[Dataset extract Boundary: Start]

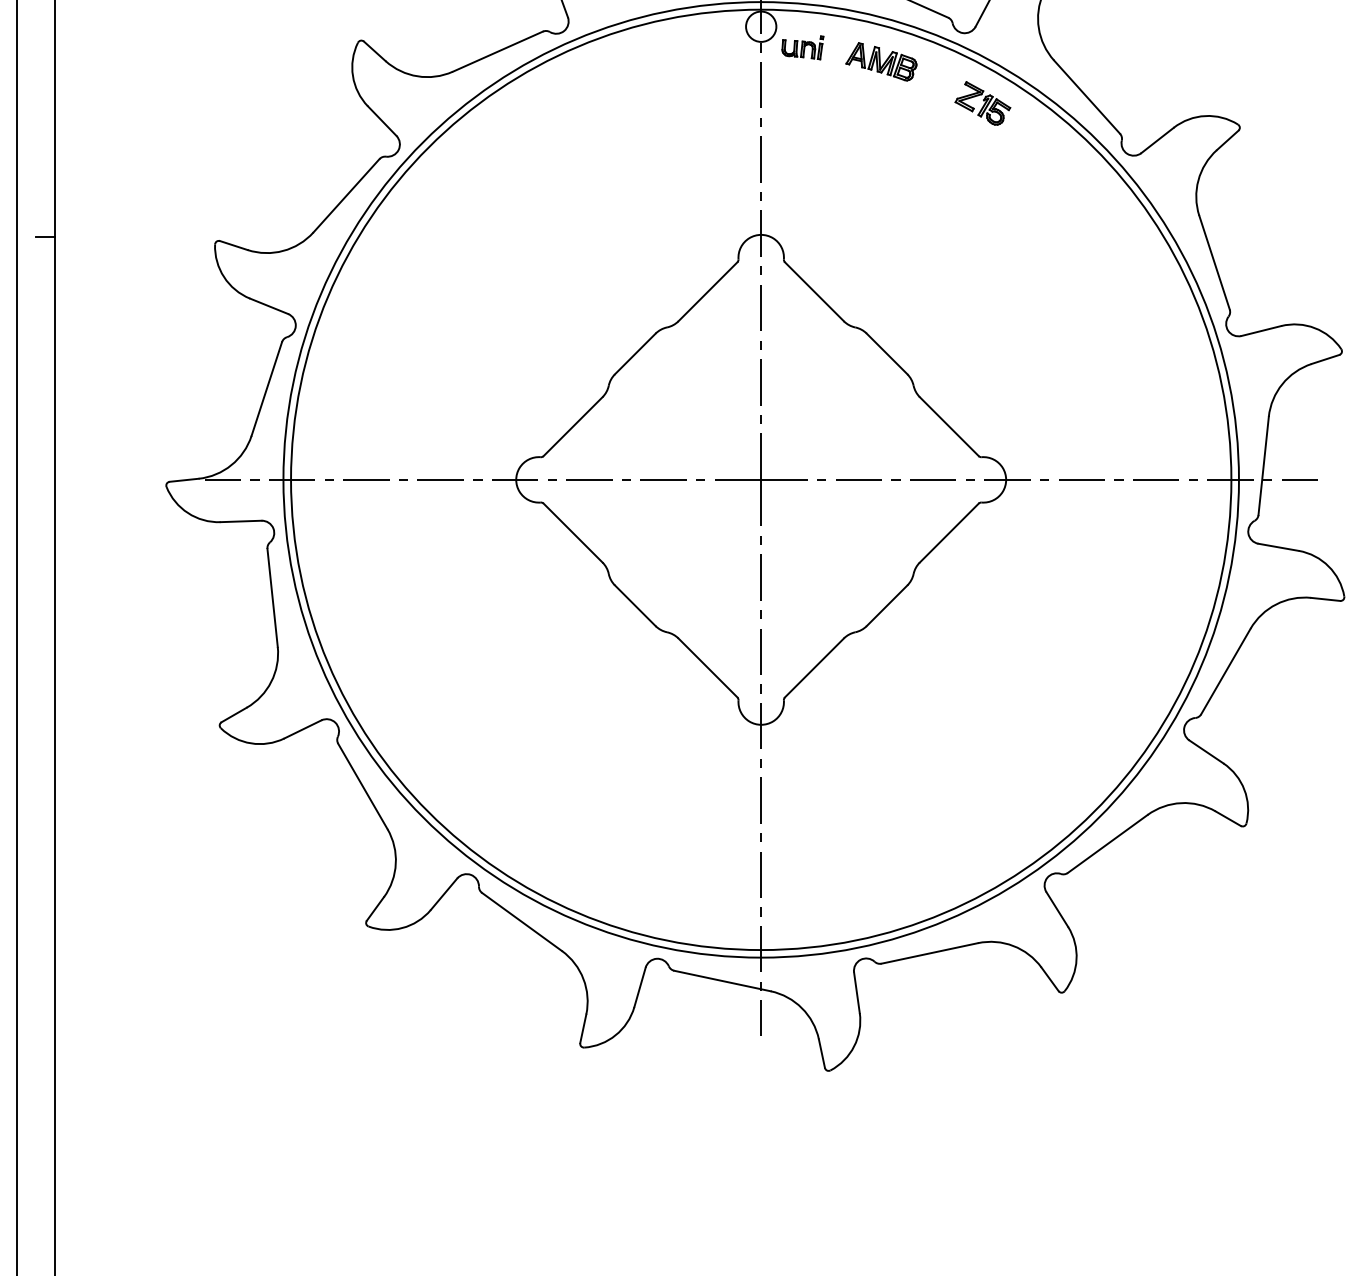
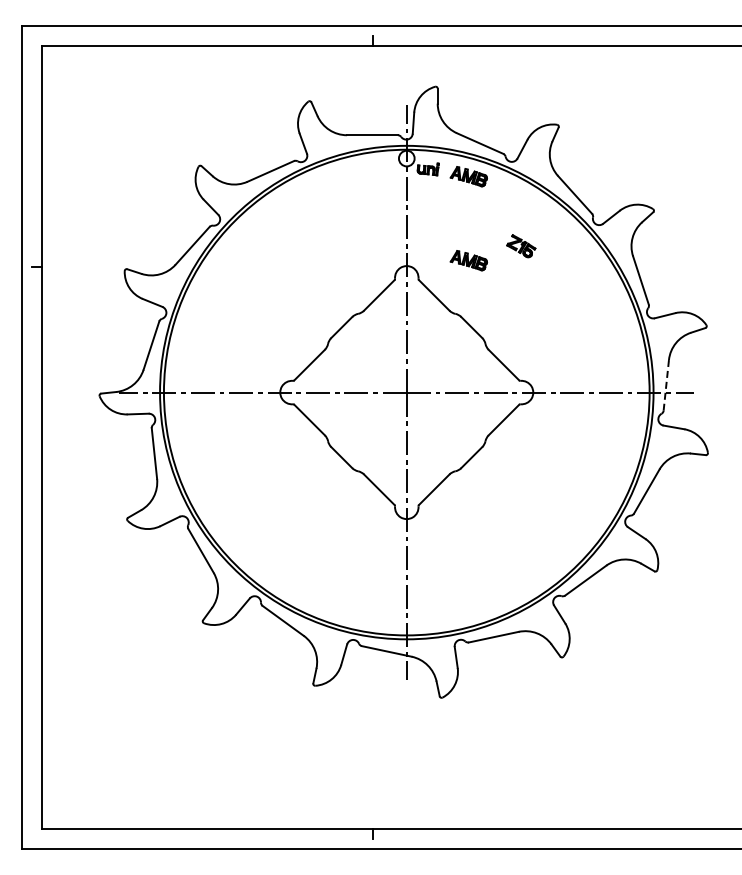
part: (983, 104) -> (521, 246), moved
part: (880, 224) -> (468, 260), added
line: (1264, 464) -> (666, 384), solid -> dashed

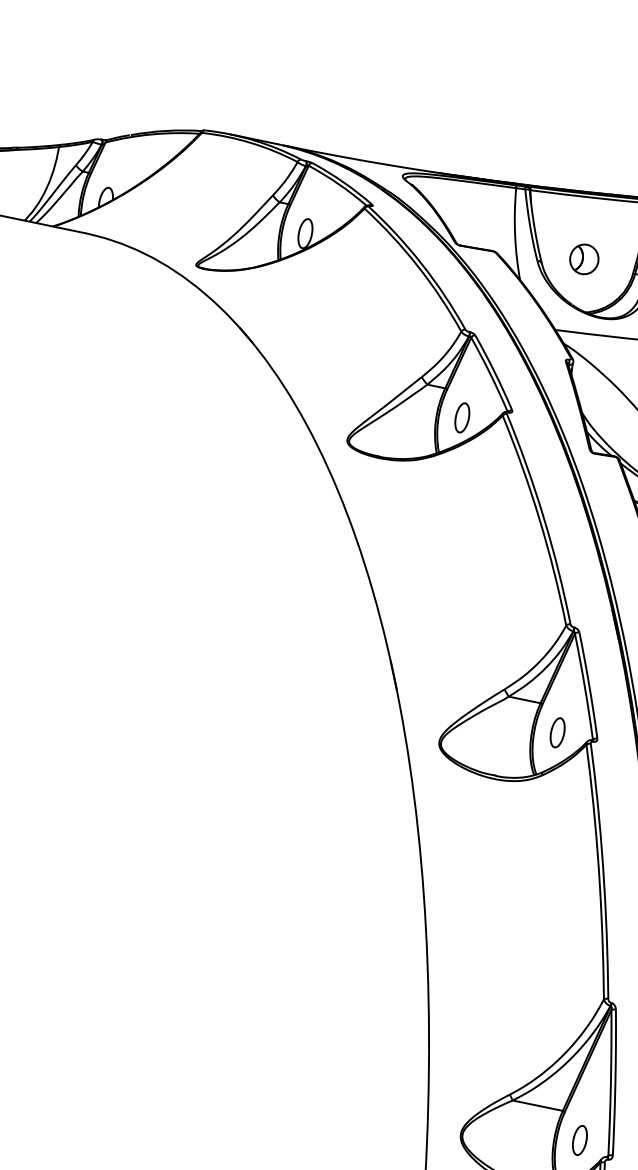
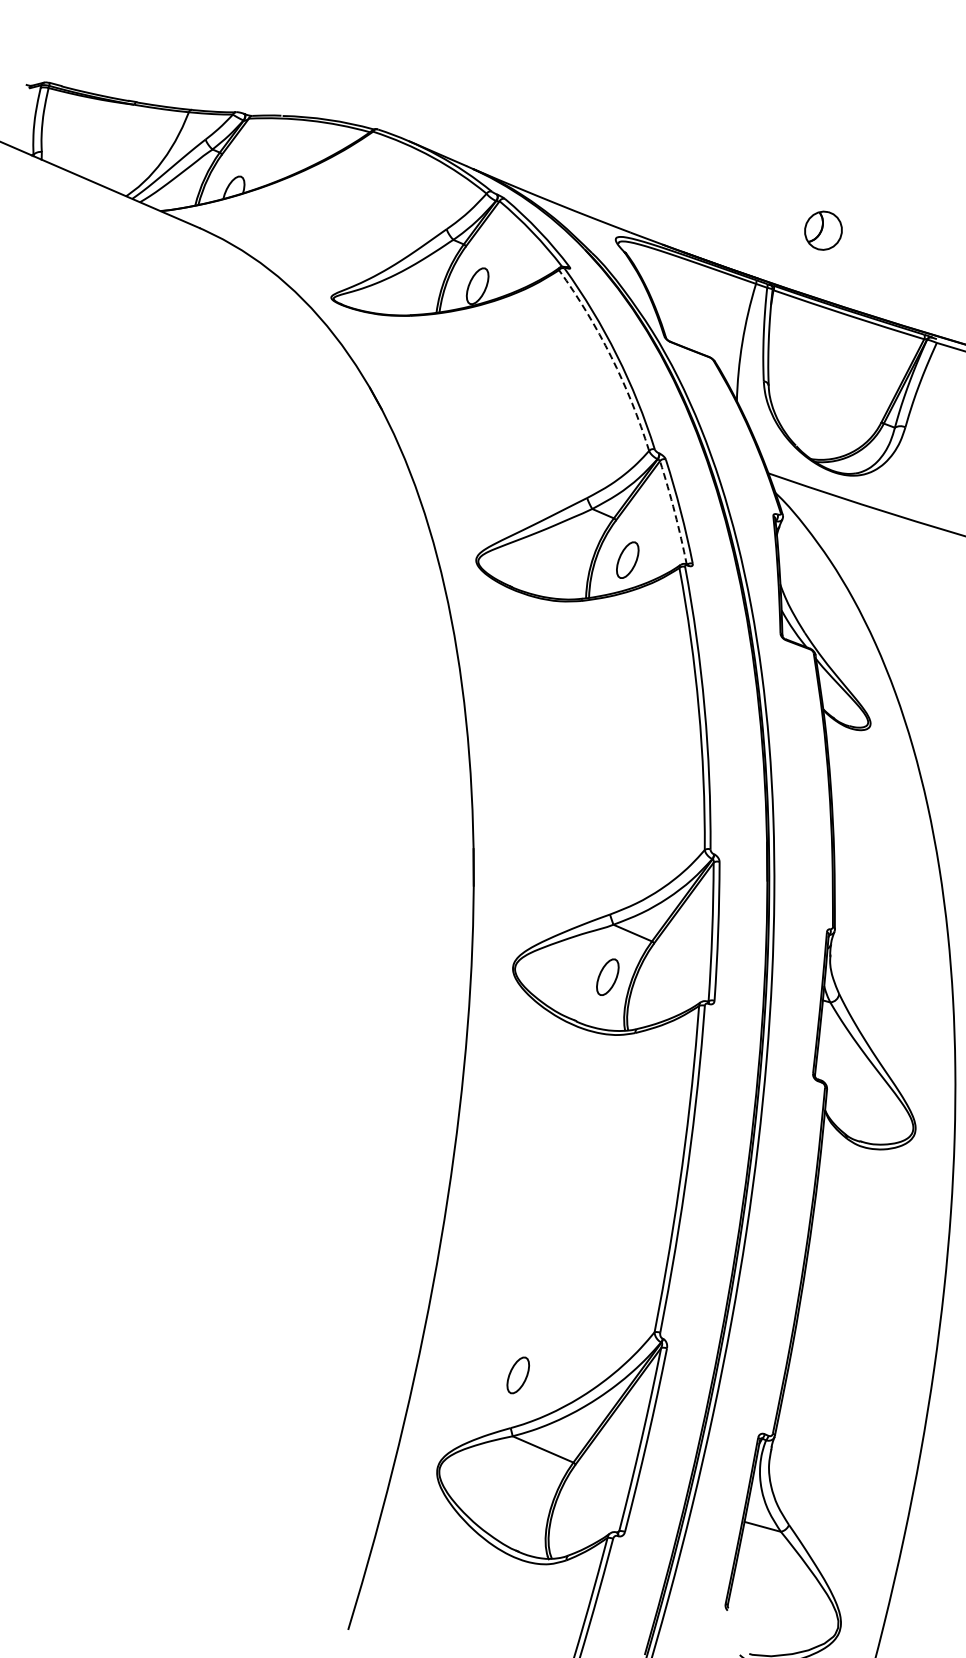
part: (584, 259) -> (823, 230), moved
arc: (417, 265) -> (611, 356), solid -> dashed
arc: (490, 374) -> (674, 512), solid -> dashed
part: (557, 732) -> (607, 976), moved
part: (579, 1140) -> (517, 1375), moved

[Dataset extract Boundary: End]

◆ Work request: Give only the number of lines in the entries that contain "dashed".

◆ Exercise solution: 3